Tuesday, September 20, 2022

A Gift from Another Century

 

Charles Newland in 1989


A GIFT FROM ANOTHER CENTURY

Charles Newland 1933-2022 R.I.P.

 

You may never read a sentence like this again:

He died in the house he was born in and had lived in his entire life.

That’s not a clip from an 18th century newspaper. It’s from last week’s Kingsport Times-News.

That was Charles Newland, who died last week in the home he was born in and where he had lived his entire life.

Charles’ father was a farmer. And after the service and UT Agriculture College, Charles joined him in the family business. He worked as a farmer for the rest of his life.

Charles died just shy of his 89th birthday.

The family farm was in Arcadia, a community just east of Bloomingdale. It is not a Kingsport suburb, as Charles would tell you, it is a community. The Arcadia community even has its own sign.

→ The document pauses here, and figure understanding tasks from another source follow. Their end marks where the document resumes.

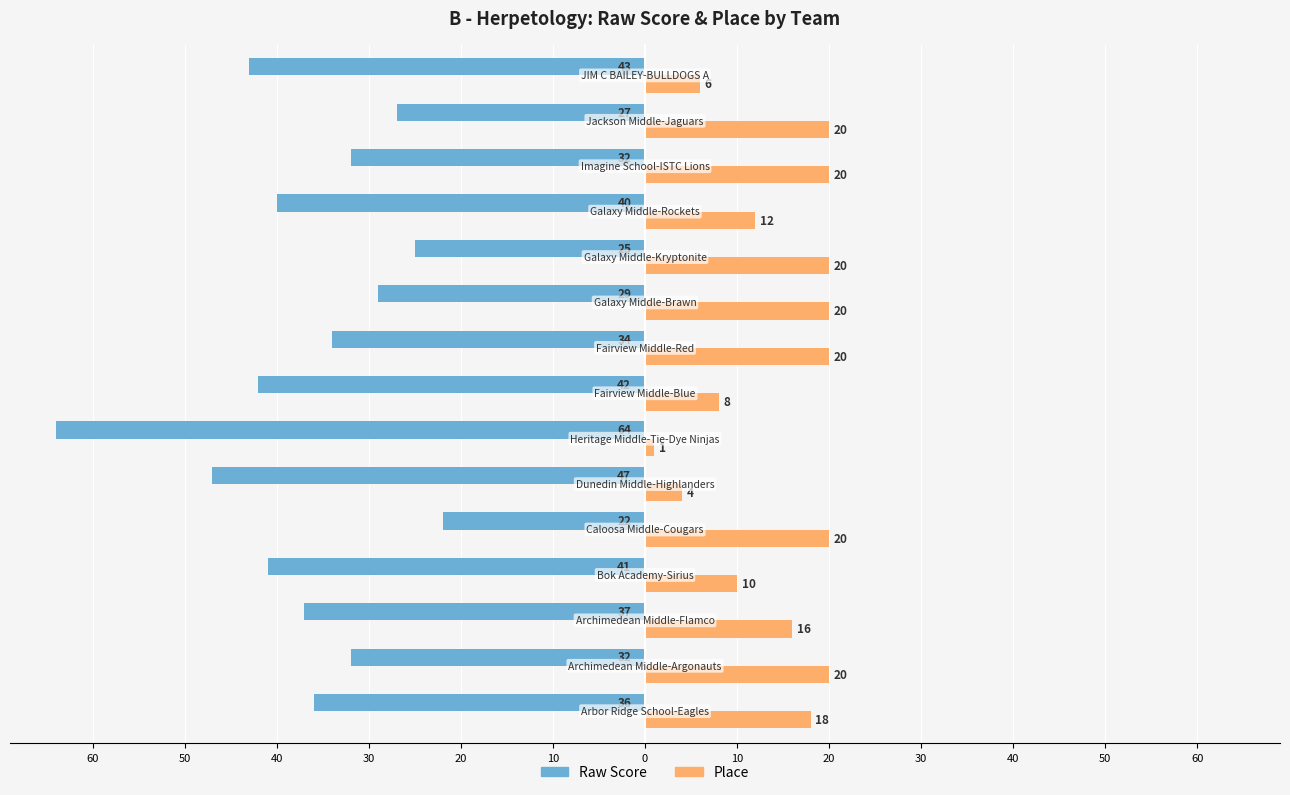

What are all the series names shown in the legend?

Raw Score, Place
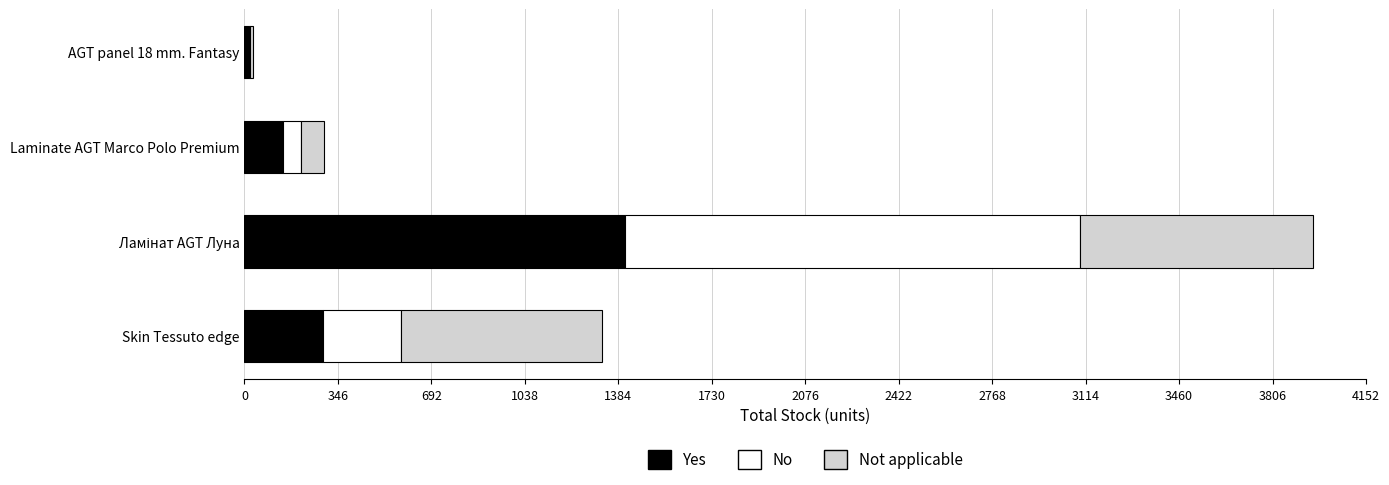

True or false: Yes has a value of 496 at Skin Tessuto edge.

False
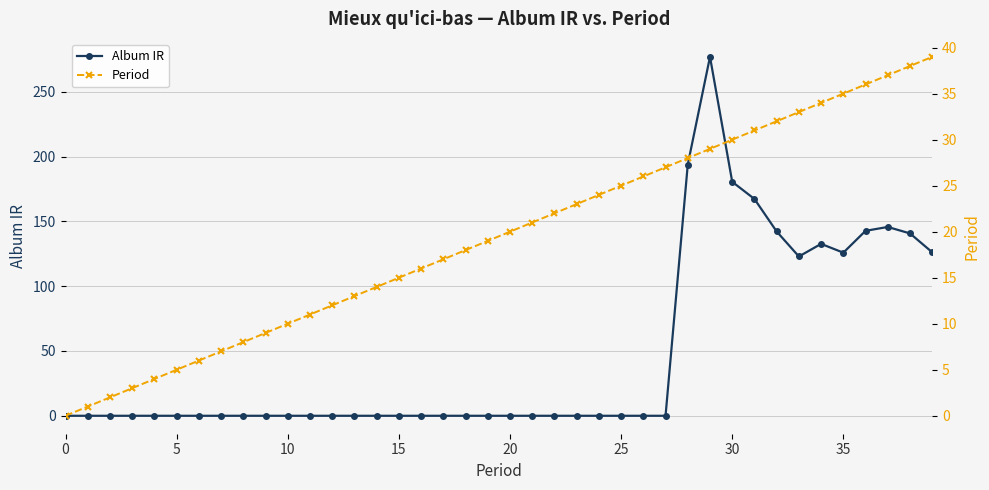

Does the chart display data point markers on the line(s)?

Yes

I once wrote that Charles was a “gift from another century.” He was courtly, kind, a gentleman and a farmer, with an encyclopedic knowledge of Kingsport in general and the Arcadia-Bloomingdale area in particular, a knowledge that even went back into another century.

One of the first times I met Charles, he told me about riding into downtown Kingsport in 1939 with his father. “We went to Pet Dairy on Market. He had to check the barn to see if they needed hay. He sold them hay. At that time Pet stabled horses because all their delivery wagons were horse drawn!”

He knew downtown Kingsport almost as well as he knew Arcadia and Bloomingdale. When a local real estate company wanted to tear down the Woolworth’s building on Broad Street to build a new headquarters, he told me he remembered when the whole west side of Broad Street between Center and New Street had no buildings on it. The same for the block across Broad between Center and New Street except for Earles’ Drug Store facing Center.

Then he had a question for me. “How many of your readers can remember when the carnival for the 4th of July was set up on that block?”

For my generation, those growing up in the fifties and sixties, the carnival was always in the parking lot between the Civic Auditorium and J. Fred Johnson Stadium.

But after looking around in the archive, I discovered that Charles was right: the carnival was on the Woolworth’s block for fifteen years, from 1931 till the end of World War II.

And talk about specific knowledge of Arcadia.

When I wrote about Leesburg almost getting the railroad instead of Kingsport (it went through Jonesboro), I wondered if very many readers knew where Leesburg was anymore. Charles wrote me, “I raised my hand for I know where and have been to Leesburg. In fact I have been to the DeVault tavern (Leesburg’s most famous – and only – landmark) courtesy of the DeVault family.”

Charles told me there are two connections between Leesburg and his Arcadia community. “Mattie Fain who grew up in Arcadia married a DeVault who very possibly could have been born at the DeVault tavern. He did own it at one time. Their son lived there with his family.”

The other connection: “There was an officer in the Confederate Army from Kentucky by the name of Edward O. Guerrant. He spent enough time in the Leesburg area during the war to win the hand in marriage of one of the daughters of DeVault tavern. This Guerrant kept a diary of his war experiences. These have been compiled into a book (which Charles owned). This book tells of a movement from Abingdon to Gate City down the Reedy Creek Road where a camp was made at night near Mr. Dooley's, a mile and one half east of the Reedy Creek Camp Ground. The location of that campground is the Arcadia United Methodist Church with the old Camp Ground Cemetery beside it. The Reedy Creek Road is now called Bloomingdale Road!”

Of course Charles, “a gift from another century,” would know about Bloomingdale Road in the 18th century. He was born and lived his entire life in a house on Bloomingdale Road. And he died in that house last week.